2012-06-14 16:03:34

Healing divisions with the Eucharist


The International Eucharistic Congress in Dublin is in its fourth day, and reconciliation topped the agenda. The Eucharist is the instrument of unity in the Church, and its role on healing divisions was the topic of discussion.

Emer McCarthy filed this report from Dublin: RealAudioMP3

How can you forgive someone who has murdered your entire family in cold blood while they sought sanctuary in a Church? How can you forgive someone who shot you when you were a 10 year old boy in the school playground blinding you for life? How can you forgive deliberate abuse, lies, hurt, betrayal. How can you heal broken lives, families and communities?
This Thursday in Dublin a line was drawn in the sand as the theme for the fourth day of the 50th International Eucharistic Congress focused on Reconciliation in our Communion.
The day began with a liturgy of reconciliation presided by Cardinal Peter Turkson of Ghana, President of the Pontifical Council for Justice and Peace.
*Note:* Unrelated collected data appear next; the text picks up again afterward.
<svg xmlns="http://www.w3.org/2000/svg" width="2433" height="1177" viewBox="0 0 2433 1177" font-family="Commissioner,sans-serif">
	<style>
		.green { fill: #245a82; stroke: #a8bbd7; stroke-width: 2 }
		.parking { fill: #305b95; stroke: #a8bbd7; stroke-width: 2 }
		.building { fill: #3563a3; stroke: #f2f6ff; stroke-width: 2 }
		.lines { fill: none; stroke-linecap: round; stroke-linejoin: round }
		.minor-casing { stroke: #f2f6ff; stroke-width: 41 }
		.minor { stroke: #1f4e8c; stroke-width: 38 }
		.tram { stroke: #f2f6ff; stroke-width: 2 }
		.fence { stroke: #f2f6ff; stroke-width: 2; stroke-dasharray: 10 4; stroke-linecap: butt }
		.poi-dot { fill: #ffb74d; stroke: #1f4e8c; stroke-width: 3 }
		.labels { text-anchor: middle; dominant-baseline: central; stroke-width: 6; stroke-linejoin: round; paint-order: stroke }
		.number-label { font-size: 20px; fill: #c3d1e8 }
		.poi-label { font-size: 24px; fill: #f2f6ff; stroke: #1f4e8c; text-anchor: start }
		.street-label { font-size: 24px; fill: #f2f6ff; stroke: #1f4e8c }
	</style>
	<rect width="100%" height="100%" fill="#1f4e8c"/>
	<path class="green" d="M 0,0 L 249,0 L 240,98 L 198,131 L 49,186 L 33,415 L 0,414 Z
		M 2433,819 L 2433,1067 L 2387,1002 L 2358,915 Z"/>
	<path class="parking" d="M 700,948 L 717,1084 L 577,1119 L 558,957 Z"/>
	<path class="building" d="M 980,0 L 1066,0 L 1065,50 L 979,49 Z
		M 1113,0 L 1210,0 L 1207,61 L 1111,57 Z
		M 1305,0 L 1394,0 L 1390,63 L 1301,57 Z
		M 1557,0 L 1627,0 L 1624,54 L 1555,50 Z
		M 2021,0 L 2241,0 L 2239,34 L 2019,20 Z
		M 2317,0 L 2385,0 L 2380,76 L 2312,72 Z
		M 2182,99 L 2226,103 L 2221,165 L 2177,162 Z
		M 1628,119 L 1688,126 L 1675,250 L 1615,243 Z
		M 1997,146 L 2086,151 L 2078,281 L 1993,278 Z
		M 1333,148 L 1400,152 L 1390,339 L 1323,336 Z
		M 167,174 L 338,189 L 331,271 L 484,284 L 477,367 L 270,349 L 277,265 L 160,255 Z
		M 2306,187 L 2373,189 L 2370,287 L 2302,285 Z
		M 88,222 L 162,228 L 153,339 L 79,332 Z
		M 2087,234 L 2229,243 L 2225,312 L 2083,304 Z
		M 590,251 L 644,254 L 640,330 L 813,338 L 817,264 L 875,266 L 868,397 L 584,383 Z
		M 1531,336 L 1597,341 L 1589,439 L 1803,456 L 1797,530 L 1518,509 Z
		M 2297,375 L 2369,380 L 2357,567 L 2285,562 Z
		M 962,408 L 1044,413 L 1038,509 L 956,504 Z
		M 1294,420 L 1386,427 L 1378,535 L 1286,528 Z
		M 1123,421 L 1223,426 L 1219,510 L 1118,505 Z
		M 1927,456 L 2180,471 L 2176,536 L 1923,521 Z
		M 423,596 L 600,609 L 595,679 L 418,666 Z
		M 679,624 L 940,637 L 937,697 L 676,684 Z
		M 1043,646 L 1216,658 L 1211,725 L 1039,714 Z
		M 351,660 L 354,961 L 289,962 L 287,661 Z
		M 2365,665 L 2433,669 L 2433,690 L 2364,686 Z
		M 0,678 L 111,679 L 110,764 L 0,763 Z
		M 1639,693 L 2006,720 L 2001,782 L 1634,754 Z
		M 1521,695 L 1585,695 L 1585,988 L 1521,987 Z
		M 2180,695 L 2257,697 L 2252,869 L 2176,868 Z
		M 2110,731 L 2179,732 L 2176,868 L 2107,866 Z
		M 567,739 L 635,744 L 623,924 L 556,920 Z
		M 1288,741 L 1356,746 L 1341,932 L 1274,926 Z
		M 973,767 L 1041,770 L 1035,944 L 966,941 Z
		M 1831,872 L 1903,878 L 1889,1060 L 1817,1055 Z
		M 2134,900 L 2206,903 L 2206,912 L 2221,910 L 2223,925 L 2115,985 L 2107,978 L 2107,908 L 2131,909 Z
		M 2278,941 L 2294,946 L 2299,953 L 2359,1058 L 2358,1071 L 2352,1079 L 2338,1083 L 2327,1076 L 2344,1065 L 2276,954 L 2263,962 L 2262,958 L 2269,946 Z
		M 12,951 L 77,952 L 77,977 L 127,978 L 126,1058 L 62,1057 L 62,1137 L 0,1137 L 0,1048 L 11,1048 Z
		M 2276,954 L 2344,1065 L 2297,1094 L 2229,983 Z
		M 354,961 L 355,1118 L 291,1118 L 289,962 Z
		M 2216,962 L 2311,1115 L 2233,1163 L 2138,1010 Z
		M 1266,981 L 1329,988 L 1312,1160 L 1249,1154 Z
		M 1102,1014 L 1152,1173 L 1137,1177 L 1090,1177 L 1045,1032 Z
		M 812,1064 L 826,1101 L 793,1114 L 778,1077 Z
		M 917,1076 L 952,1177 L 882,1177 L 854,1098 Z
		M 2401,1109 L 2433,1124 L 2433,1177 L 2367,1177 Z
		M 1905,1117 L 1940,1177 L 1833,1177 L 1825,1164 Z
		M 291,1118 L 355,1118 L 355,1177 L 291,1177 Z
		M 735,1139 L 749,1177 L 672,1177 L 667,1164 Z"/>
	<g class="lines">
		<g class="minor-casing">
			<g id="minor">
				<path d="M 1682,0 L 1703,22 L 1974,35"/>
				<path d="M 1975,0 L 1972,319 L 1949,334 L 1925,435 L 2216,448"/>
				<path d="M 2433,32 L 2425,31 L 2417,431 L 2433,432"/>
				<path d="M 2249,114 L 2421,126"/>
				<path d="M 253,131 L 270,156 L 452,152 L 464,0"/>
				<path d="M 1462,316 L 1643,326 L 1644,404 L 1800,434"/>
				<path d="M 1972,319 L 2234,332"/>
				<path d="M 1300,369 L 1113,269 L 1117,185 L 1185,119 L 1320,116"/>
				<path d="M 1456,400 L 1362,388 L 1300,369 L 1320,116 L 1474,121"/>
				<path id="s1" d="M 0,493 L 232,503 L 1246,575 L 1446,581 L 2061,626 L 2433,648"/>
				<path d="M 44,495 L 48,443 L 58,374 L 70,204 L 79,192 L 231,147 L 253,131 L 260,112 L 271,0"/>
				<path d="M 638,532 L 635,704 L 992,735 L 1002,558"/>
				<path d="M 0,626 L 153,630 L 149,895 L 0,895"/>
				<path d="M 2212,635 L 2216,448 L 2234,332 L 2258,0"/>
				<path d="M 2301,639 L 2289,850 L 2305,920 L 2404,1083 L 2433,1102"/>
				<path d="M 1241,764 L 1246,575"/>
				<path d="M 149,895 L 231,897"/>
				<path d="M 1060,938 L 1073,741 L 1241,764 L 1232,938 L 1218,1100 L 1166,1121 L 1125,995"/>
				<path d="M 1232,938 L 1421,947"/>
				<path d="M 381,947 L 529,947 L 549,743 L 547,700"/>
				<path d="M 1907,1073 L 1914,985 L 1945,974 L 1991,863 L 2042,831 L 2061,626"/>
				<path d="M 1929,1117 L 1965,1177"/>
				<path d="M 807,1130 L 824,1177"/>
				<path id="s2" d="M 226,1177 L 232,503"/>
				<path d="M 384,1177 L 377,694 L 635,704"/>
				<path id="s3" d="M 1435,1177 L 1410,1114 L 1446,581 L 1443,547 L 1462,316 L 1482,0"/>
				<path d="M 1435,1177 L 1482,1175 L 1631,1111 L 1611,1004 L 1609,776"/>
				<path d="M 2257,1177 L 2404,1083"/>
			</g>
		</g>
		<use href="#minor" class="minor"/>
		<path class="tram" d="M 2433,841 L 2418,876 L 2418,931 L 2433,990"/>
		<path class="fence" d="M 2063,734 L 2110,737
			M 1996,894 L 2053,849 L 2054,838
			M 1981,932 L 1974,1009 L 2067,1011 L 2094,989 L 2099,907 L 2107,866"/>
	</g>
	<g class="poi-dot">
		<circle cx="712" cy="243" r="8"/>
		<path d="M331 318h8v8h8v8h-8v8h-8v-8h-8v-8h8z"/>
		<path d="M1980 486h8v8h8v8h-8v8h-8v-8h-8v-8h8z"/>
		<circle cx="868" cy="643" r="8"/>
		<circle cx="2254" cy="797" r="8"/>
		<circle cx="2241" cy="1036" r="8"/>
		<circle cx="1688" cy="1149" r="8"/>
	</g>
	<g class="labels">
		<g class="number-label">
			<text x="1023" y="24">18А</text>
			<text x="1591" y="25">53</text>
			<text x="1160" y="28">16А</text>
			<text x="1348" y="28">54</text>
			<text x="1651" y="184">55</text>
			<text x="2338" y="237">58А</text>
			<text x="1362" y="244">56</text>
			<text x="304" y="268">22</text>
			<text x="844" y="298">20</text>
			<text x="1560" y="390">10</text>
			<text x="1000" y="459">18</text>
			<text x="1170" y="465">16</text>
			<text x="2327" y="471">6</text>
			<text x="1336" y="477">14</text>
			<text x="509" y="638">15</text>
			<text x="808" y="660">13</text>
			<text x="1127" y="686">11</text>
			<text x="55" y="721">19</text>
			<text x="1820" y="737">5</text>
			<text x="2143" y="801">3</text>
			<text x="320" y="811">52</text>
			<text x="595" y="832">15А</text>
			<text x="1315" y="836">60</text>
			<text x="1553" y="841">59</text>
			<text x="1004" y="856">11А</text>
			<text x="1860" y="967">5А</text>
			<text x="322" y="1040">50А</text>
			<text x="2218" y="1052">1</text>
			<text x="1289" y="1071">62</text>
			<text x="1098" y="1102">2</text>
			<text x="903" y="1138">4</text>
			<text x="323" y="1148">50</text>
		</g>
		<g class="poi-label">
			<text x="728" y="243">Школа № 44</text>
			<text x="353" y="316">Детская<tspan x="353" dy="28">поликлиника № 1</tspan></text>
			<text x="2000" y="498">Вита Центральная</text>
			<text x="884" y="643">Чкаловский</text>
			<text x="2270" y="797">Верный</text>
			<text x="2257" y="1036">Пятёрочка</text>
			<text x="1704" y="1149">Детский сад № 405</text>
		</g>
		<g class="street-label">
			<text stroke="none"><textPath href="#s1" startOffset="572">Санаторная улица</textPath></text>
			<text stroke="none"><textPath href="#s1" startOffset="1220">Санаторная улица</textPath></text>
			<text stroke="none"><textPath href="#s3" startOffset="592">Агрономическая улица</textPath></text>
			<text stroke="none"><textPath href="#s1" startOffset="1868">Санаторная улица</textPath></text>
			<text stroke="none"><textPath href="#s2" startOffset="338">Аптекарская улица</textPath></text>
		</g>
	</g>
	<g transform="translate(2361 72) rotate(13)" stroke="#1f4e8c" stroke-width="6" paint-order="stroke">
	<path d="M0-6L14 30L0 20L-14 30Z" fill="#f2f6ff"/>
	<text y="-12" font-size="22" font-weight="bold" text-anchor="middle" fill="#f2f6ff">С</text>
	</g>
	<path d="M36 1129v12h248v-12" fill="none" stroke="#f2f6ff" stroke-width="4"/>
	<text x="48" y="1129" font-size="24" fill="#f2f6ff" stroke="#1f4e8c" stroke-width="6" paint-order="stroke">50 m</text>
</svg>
He told the story of Sr. Geneviève, from the community of St. Mary of Namur. How she found the strength to forgive the Hutu soldier - a former childhood friend - who murdered her family during that nations horrific genocide of 1994. Of she found inner peace.
Victims of war, violence and hatred, from Rwanda, Northern Ireland, Central America, the DRC and the Middle East took centre stage in the RDS arena to share with participants their journey towards forgiveness and reconciliation –some even with the perpetrators of their abuse. Because as one of the key-note speakers today put it, “I was already a victim of hatred and war, I did not want to become a victim to anger too”.
As the queues that have begun to characterise this global Church gathering began to form beneath ominous skies, the words of Fr. Timothy Radcliff OP on the spirituality of suffering and of healing floated above the crowd from the hastily erected giant screens. These have become necessary to contain the anger of the hundreds who have not been able to find space in the halls for catechesis. The Dominican preacher is just one of the speakers who has been forced to replicate his talks a total of four times. This is just one example of the hunger here in Ireland to learn, to heal and to be reconciled in communion.